----- Reading passage
Issue 21, 2016

Thin-layer voltammetry of soluble species on screen-printed electrodes: proof of concept

Abstract

Thin-layer diffusion conditions were accomplished on screen-printed electrodes by placing a controlled-weight onto the cast solution and allowing for its natural spreading. The restricted diffusive conditions were assessed by cyclic voltammetry at low voltage scan rates and electrochemical impedance spectroscopy. The relationship between the weight exerted over the drop and the thin-layer thickness achieved was determined, in such a way that the simple experimental set-up designed for this work could be developed into a commercial device with variable control of the thin-layer conditions. The experimental results obtained resemble those reported for the voltammetric features of electroactive soluble species employing electrodes modified with carbon nanotubes or graphene layers, suggesting that the attainment of the benefits reported for these nanomaterials could be done simply by forcing the solution to spread over the screen-printed electrodic system to form a thin layer solution. The advantages of thin-layer voltammetry in the kinetic characterization of quasi-reversible and irreversible processes are highlighted.
----------
----- Data provided
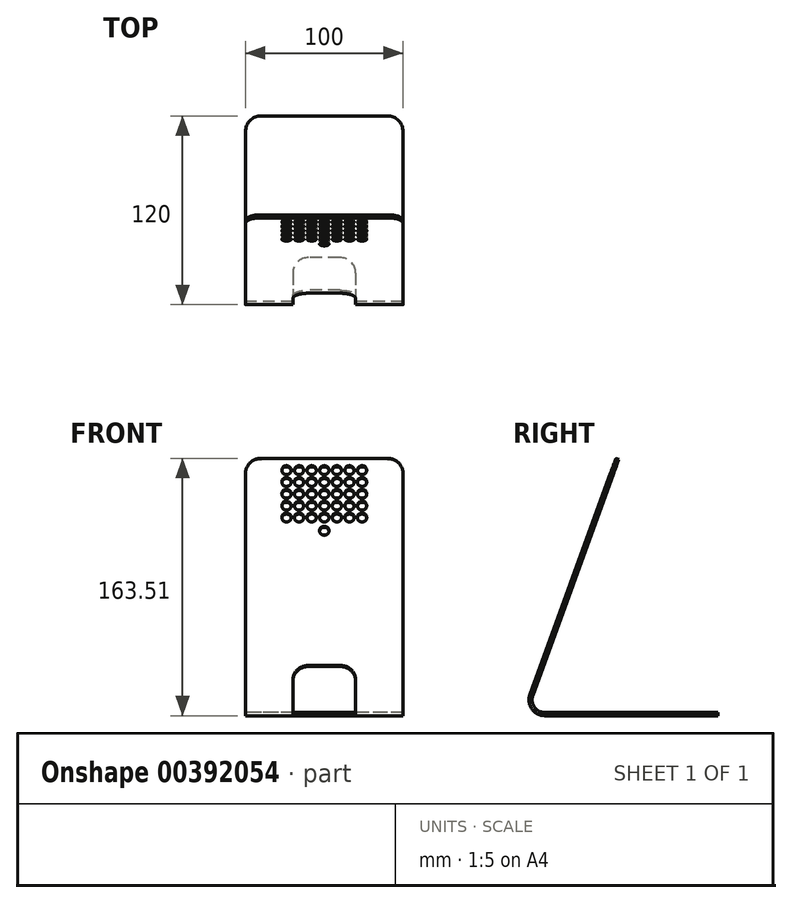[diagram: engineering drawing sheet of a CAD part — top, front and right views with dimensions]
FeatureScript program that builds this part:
----------
List every electrochemical measurement technique named in the abstract on thin-layer voltammetry. The listing has no role in what is asked here.

Thin-layer voltammetry, cyclic voltammetry, and electrochemical impedance spectroscopy.